* [SUPPLIED TEXT]
▽

# Krypton, Xenon bulbs – How are they different?



## Darkstream (Sep 15, 2005)

What is the difference between krypton and xenon bulbs?

Is one brighter than the other?

Is one more efficient than the other, using less power?

How do they work?

Or is there some article somewhere you can link me to?


----------



## Lurveleven (Sep 15, 2005)

According to this web page at CarleyLamps you get 15% more lumens per watt with Xenon than Krypton.

Sigbjoern


----------



## bfg9000 (Sep 15, 2005)

They are both noble gases (which are for the most part nonreactive) which work by repelling tungsten particles that are vaporized off of the filament, keeping them off the glass. Xenon apparently works better at hotter temperatures than krypton, so the filaments in xenon filled bulbs may be made thinner to burn hotter; this results in greater efficiency. That is subsequently the reason why xenon bulbs generally cannot take as much overvoltage as krypton bulbs.

△

* [WRITTEN INSTRUCTION 1] Which lines in the entries contain the string "starting"? Return each of those lines, matching case exactly.
* [WRITTEN INSTRUCTION 2] Can you continue the thread on krypton and xenon bulbs from the point where it stops?

* [Excerpts from a spatial dataset]
▽

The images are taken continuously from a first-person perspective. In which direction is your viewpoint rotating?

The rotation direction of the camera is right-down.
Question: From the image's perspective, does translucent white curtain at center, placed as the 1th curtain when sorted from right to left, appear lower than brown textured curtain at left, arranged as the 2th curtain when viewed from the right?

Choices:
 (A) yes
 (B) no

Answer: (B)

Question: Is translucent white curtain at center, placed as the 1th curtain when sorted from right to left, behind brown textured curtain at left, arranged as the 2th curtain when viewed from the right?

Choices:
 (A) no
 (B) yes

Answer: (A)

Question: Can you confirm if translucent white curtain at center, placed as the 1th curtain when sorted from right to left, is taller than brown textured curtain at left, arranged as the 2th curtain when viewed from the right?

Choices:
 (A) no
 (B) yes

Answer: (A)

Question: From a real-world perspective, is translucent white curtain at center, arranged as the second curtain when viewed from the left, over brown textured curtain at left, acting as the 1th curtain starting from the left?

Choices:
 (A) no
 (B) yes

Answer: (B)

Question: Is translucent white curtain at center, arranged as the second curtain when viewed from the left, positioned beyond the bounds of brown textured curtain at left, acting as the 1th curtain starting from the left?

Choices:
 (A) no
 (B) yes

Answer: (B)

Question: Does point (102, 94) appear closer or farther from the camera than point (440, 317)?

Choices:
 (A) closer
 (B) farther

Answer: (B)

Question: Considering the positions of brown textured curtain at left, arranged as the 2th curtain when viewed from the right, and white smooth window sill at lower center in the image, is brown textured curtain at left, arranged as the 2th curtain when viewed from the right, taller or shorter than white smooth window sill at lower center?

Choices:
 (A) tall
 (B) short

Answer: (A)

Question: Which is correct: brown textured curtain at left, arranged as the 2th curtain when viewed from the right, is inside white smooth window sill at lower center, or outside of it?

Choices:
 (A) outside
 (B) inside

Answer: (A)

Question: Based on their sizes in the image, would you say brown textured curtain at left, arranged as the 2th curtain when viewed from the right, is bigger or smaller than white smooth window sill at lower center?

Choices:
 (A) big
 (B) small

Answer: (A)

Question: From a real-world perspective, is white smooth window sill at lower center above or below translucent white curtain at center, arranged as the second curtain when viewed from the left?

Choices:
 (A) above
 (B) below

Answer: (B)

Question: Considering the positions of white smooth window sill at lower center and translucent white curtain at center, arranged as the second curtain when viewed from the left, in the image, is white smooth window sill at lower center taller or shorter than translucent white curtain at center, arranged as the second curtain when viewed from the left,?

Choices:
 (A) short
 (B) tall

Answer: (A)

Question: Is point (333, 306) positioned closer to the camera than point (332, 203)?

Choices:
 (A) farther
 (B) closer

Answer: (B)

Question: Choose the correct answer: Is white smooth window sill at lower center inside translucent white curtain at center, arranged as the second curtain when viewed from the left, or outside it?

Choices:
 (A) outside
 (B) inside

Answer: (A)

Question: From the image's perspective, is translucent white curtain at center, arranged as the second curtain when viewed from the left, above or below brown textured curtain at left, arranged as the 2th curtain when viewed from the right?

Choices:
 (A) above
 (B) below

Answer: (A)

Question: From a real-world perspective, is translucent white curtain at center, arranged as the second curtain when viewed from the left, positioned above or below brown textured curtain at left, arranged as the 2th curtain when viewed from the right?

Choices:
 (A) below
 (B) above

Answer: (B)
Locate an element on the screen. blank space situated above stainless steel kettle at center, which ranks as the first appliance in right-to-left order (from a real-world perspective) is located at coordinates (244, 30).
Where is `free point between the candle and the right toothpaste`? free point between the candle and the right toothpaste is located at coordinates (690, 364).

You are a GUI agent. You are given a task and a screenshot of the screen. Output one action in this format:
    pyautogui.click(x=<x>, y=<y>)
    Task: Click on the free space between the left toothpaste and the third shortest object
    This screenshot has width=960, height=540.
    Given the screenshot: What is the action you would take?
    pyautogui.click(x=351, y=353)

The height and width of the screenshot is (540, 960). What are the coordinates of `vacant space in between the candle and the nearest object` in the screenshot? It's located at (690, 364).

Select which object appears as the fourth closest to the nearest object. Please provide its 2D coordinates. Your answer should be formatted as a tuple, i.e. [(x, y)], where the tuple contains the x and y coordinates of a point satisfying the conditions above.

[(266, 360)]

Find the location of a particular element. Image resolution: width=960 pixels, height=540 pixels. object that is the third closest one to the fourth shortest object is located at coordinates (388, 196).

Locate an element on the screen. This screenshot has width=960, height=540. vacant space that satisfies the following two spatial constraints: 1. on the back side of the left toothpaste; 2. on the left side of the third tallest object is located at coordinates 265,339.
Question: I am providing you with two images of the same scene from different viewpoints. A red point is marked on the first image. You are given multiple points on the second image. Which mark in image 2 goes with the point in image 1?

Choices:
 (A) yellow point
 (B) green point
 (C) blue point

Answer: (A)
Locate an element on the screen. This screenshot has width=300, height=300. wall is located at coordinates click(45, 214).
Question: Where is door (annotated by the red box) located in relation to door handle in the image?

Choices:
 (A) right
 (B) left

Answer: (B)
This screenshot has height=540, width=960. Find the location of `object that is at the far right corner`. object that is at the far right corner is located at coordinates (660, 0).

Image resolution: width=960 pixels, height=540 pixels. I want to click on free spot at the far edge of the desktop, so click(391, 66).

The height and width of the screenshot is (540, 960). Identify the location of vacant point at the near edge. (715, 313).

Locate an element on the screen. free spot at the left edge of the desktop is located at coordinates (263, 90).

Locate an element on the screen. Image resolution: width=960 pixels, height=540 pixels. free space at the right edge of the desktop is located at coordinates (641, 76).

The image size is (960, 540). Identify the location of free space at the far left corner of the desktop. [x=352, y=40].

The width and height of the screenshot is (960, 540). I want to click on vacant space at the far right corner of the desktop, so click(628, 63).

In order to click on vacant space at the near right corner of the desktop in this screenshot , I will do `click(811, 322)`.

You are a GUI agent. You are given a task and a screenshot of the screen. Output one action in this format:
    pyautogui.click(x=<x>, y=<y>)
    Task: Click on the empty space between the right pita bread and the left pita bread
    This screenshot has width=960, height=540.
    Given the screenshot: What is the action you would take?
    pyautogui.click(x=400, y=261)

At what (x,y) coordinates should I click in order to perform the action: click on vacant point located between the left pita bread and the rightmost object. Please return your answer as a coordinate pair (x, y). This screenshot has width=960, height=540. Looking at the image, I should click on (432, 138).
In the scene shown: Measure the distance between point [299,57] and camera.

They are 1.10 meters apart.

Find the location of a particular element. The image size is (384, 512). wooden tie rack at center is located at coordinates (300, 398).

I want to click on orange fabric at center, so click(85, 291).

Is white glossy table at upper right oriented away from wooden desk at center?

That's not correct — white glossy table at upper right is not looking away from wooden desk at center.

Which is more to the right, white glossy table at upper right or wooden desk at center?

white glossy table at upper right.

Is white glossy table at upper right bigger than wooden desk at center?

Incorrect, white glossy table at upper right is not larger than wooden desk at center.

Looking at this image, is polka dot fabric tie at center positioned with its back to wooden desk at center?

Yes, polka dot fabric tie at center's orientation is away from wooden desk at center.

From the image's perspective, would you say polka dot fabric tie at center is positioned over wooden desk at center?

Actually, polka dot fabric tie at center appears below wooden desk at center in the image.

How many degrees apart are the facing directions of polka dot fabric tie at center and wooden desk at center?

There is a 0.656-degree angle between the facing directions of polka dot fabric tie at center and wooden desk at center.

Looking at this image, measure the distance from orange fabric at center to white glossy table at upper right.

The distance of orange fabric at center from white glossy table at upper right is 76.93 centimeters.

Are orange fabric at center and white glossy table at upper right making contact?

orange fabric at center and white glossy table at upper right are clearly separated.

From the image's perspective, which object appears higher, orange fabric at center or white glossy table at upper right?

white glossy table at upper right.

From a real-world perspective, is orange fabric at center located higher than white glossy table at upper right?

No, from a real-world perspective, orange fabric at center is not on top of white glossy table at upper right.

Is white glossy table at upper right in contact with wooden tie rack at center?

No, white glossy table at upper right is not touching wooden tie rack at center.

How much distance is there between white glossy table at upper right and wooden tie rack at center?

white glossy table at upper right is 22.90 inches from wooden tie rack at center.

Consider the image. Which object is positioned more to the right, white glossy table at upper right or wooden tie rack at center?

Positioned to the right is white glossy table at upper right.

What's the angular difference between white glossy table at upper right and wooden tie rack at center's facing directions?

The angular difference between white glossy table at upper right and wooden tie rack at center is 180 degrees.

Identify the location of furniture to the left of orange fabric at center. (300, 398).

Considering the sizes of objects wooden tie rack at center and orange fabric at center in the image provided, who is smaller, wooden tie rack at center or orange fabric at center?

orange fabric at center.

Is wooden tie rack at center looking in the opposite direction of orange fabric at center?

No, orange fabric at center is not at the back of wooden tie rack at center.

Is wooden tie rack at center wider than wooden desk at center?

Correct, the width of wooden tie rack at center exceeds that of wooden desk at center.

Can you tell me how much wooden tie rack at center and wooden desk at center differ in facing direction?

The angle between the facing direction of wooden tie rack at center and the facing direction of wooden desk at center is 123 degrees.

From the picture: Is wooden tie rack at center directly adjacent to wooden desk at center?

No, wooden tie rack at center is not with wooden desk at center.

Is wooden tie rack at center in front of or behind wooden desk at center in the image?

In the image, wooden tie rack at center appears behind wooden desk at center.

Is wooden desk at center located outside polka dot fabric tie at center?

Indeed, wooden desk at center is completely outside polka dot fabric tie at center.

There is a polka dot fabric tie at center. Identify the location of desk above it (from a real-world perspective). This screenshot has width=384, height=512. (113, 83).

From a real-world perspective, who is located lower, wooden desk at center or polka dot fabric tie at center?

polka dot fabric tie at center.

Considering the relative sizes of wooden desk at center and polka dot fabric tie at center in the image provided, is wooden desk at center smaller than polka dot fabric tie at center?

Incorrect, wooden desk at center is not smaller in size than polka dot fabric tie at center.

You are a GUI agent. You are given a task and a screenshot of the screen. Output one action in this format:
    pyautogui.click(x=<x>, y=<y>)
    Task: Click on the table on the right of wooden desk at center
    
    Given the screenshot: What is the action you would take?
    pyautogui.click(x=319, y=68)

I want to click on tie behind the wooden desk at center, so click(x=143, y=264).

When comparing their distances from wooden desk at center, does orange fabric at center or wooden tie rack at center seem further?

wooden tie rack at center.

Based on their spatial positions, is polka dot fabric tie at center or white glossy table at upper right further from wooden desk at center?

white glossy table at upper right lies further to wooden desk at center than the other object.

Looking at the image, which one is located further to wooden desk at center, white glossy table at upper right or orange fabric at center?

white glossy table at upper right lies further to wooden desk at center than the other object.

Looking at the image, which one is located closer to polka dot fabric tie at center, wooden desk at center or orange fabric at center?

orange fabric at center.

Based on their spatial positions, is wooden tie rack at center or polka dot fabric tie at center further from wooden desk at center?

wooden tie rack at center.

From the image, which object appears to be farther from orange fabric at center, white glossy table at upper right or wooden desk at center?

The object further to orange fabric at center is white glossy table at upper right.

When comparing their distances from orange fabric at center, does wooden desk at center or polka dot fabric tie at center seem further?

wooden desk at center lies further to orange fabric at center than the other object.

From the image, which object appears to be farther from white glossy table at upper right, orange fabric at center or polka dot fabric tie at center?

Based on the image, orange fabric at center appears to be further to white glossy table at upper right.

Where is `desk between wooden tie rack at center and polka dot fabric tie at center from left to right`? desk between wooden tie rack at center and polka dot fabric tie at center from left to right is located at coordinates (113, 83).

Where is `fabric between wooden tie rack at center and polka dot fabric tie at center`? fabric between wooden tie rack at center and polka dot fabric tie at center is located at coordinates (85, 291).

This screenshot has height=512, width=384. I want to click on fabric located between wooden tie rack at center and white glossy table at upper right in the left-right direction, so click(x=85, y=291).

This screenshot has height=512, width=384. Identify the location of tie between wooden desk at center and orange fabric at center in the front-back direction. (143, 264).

△

* [TASK RESPONSE 1]
Question: From a real-world perspective, is translucent white curtain at center, arranged as the second curtain when viewed from the left, over brown textured curtain at left, acting as the 1th curtain starting from the left?
Question: Is translucent white curtain at center, arranged as the second curtain when viewed from the left, positioned beyond the bounds of brown textured curtain at left, acting as the 1th curtain starting from the left?

* [TASK RESPONSE 2]
This property also helps keep arc-discharge lamps like HID from blackening their bulbs. Most people actually think of HID when xenon is mentioned, but it is also used as fill in plain old incandescent bulbs too.

Halogen gases work differently, by actually reacting with the tungsten and redepositing it on the filament if the temperature is hot enough to maintain this halogen cycle.


----------



## js (Sep 15, 2005)

OK, guys, this has been covered extensively in other threads, but the short of it is this:

xenon and krypton, as mentioned, are noble gasses and suppress (but do not eliminate) the tungsten atoms from vaporizing off of the filament. This suppression allows the filament to be run at a higher temperature, very close to the melting point in fact, and still not blacken the glass too quickly. Xenon works better for this because the atoms have a higher Z and work better at suppressing vaporization of the tungsten filament. The figure I have seen in an Osram publication is a *ten percent* increase in either efficiency or lifetime (take your pick).

However, neither xenon nor krypton will prevent blackening of the glass over time, because they do not remove tungsten from the glass wall. All they do, as mentioned by bfg9000, is slow this process down.

Enter the *halogen lamp*.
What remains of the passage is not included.